Western blots in HUVES after 6-h H2S incubation. H2S (100, 500 and 1000 µmol/L)

significantly inhibited eNOS protein expression, but not in a concentration-dependent

manner, and the inhibitory effect was partially blocked by glibenclamide preincubation

(10 µmol/L, Fig. 5A). Fig. 5B confirmed the above phenomena and showed

pinacidil-induced inhibition of eNOS protein expression and block of this by

glibenclamide.

Induction of iNOS protein expression by H2S was not observed (Fig. 5C). nNOS is

another constitutive NOS that is expressed in endothelial cells.
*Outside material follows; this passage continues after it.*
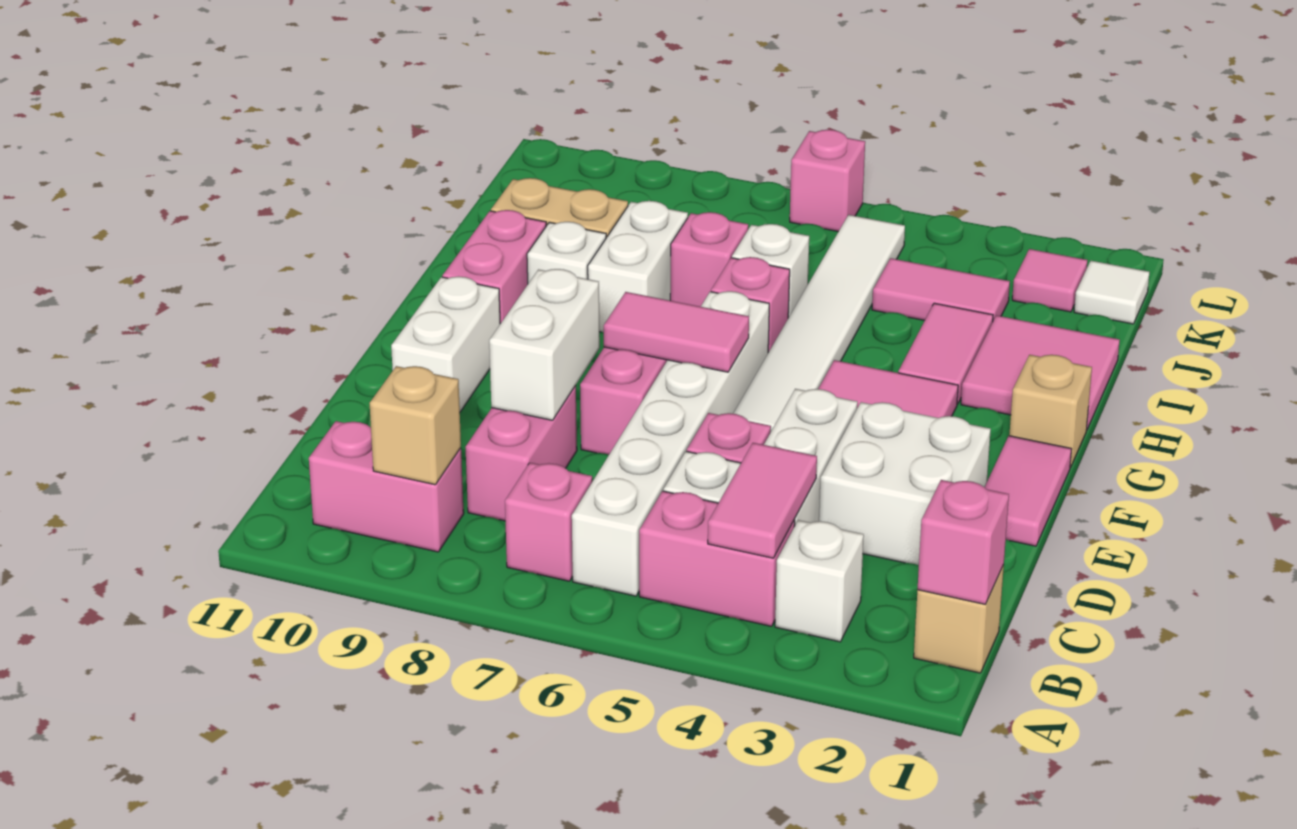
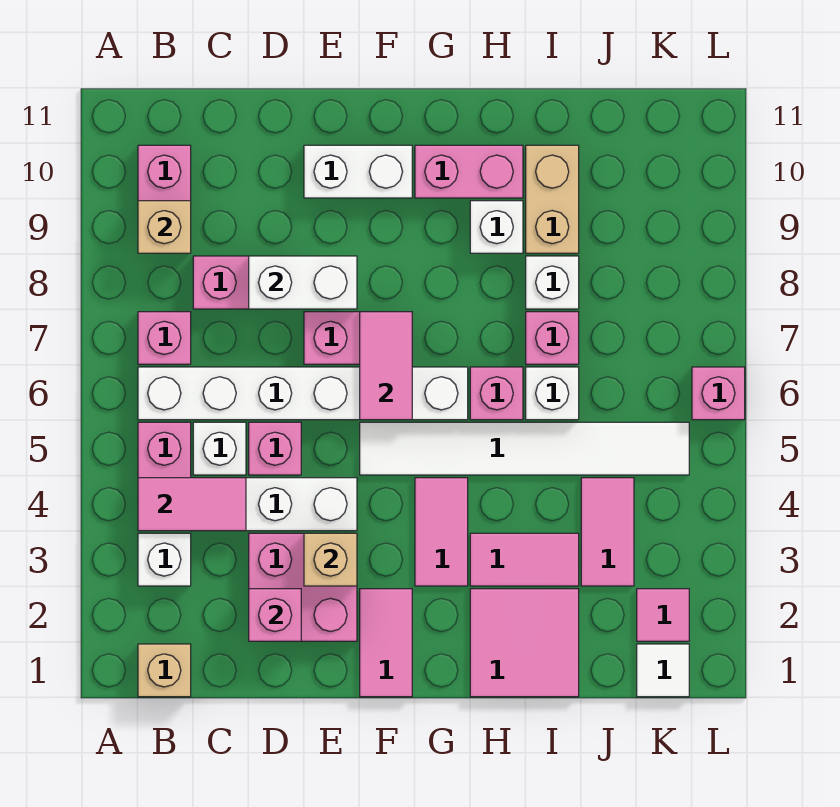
pink brick B1 level 2 -> pink brick D2 level 2
white brick D2:E3 level 1 -> pink brick D2:E3 level 1
pink tile E1:F1 level 1 -> pink tile F1:F2 level 1
tan brick G1 level 1 -> tan brick E3 level 2
white brick H8:I8 level 1 -> white brick I8 level 1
Neither H2S nor pinacidil

altered nNOS expression (Fig. 5D).

NaHS inhibited L-Arg/NOS/NO pathway in rats in vivo

To demonstrate the in vivo effects of H2S on the vascular L-Arg/NOS/NO pathway,

we analyzed plasma levels of nitrite and nitrate after intraperitoneal administration of 14

µmol/kg NaHS in rats. At 2 h after NaHS injection, the plasma content of nitrate plus

nitrite was 21% (24.44±0.80 vs 31.00±2.66 µmol/L less than in controls, P<0.01, Fig.
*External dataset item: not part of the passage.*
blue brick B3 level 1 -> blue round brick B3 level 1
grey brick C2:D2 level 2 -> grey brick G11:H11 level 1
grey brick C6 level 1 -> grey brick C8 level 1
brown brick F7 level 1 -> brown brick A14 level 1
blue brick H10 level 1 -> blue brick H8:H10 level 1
6A). Aortic eNOS activity was reduced by 42% (23.06±5. 08 vs 39.50±8.67

pmol/min/mg protein, P<0.01, Fig. 6B), and L-Arg uptake decreased by 30%

(88.35±14.31 vs 125.40 ± 18.96 pmol/min/mg protein, P<0.01, Fig. 6C). iNOS activity

was not induced by H2S injection in the in vivo experiments (Fig. 6B).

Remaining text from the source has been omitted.